This article first appeared on USsquash.org.

June marks LGBTQ+ Pride Month around the world and is a time to celebrate LGBTQ+ people and diversity, remember the history of the LGBTQ+ rights movement, and continued advocacy for LGBTQ+ equal rights and inclusion.

Inclusion is one of US Squash’s three core values. We envision people of all ages, abilities and backgrounds across the country enjoying squash, playing the game with a positive spirit, and participating in programs that foster camaraderie, facilitate competition, and encourage healthy lifestyles.
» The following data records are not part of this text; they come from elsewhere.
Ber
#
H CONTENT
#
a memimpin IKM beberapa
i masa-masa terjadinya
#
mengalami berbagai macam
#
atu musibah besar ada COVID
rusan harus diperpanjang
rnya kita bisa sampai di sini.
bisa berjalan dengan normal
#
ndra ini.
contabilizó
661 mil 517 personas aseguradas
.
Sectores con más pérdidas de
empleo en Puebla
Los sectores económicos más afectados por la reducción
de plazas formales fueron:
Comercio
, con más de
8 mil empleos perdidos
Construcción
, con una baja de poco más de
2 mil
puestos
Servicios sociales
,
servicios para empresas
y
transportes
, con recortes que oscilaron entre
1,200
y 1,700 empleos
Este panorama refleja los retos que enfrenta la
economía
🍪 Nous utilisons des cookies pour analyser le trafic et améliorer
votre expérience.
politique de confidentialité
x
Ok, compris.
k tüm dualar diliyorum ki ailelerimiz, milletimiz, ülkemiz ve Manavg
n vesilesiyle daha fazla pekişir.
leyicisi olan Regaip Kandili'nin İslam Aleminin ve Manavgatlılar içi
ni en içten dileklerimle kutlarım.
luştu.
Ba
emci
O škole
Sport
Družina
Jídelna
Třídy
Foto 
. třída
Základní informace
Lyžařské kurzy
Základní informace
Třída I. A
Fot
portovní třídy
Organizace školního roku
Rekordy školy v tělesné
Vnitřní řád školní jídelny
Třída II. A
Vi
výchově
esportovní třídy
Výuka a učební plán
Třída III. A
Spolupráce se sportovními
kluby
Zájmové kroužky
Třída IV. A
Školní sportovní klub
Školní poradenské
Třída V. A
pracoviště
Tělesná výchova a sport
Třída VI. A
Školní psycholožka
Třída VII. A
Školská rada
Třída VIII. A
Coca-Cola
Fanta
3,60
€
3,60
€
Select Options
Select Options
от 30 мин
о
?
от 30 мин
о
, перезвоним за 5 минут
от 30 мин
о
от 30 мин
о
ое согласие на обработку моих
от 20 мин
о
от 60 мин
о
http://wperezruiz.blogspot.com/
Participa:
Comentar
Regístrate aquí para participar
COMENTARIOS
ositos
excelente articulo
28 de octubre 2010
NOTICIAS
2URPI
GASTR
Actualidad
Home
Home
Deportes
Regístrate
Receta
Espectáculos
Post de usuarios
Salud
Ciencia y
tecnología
US Squash spoke with three-time U.S. Champion and world No. 36 Todd Harrity–who became the first male squash professional to come out as openly gay in 2018–about the importance of pride month:

What does pride month mean to you?
When I was growing up and going to school there was no such thing as Pride Month. So it is amazing for me to see how big it has become and how big corporations support and embrace it. For me, Pride month is a time when I reflect on my past and also think about and celebrate everyone who is different. I am grateful for how far the world has come.
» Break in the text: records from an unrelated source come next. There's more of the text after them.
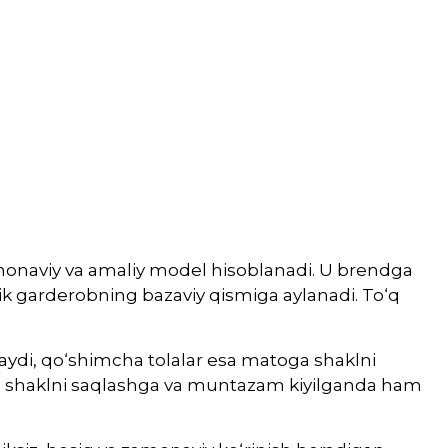
amonaviy va amaliy model hisoblanadi. U brendga
lik garderobning bazaviy qismiga aylanadi. To‘q
laydi, qo‘shimcha tolalar esa matoga shaklni
i, shaklni saqlashga va muntazam kiyilganda ham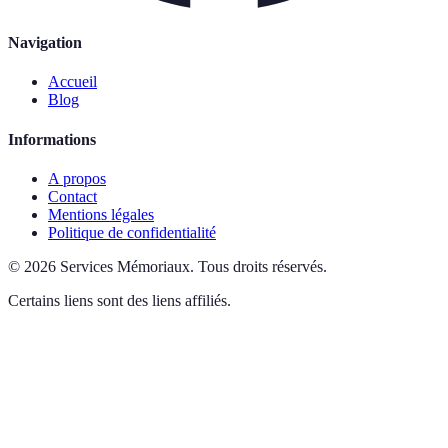
Navigation
Accueil
Blog
Informations
A propos
Contact
Mentions légales
Politique de confidentialité
©
2026
Services Mémoriaux
.
Tous droits réservés.
Certains liens sont des liens affiliés.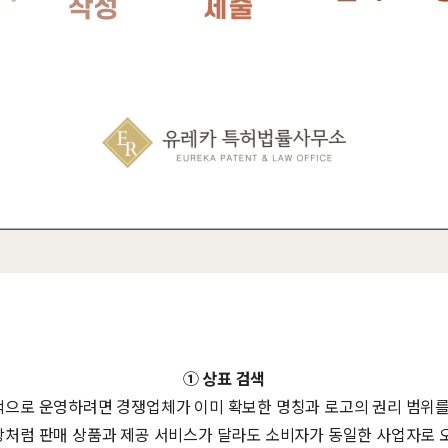
① 상표 검색
으로 운영하려면 경쟁업체가 이미 확보한 명칭과 로고의 권리 범위를
처럼 판매 상품과 제공 서비스가 달라도 소비자가 동일한 사업자로 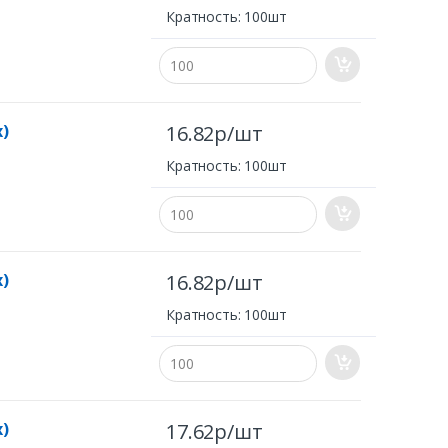
Кратность: 100шт
x)
16.82р/шт
Кратность: 100шт
x)
16.82р/шт
Кратность: 100шт
x)
17.62р/шт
What has your journey been like since coming out?
I would say my life keeps getting better since coming out. All of the relationships in my life are better and stronger now that I’m not hiding anything. And I feel like I’m constantly getting more and more settled and comfortable being me. I find it funny when people say they wish they were younger. For me being young wasn’t so great. I think life is much better when you’re older. And for me it keeps getting better the older I get.

How have you changed or grown since coming out?
Life is better now. I’m just more comfortable and confident being myself. I don’t think much about being different anymore. I don’t wish I was someone else. I trust myself and my instincts more than I ever have before.

What challenges have you faced as an LGBTQ+ professional athlete? 
The challenging thing for me growing up as a young, gay athlete was a lack of role models. I think it would have been incredibly helpful for me if I had had someone similar to me to look up to. I think when we are growing up we are constantly looking for other people who we identify with. And for me as a young, gay, male athlete, I had a hard time finding that.  I was looking around at my peers and felt very alienated.

What advice would you give to other LGBTQ+ athletes?
You can be anything you want to be in this world. And you aren’t nearly as alone as perhaps it feels sometimes. Reach out if you need help. Because seeking help when you need it is actually a sign of strength, not of weakness. Don’t ever feel like you don’t belong. Because you do belong.

I sometimes think about what I would say to myself if I could go back in time and speak to the confused boy that I was. I love it when people tell me that I have been an inspiration to someone who is struggling because they are different.  It’s the best and greatest feeling for me.  It makes me feel like maybe I can be that role model that I wish I had.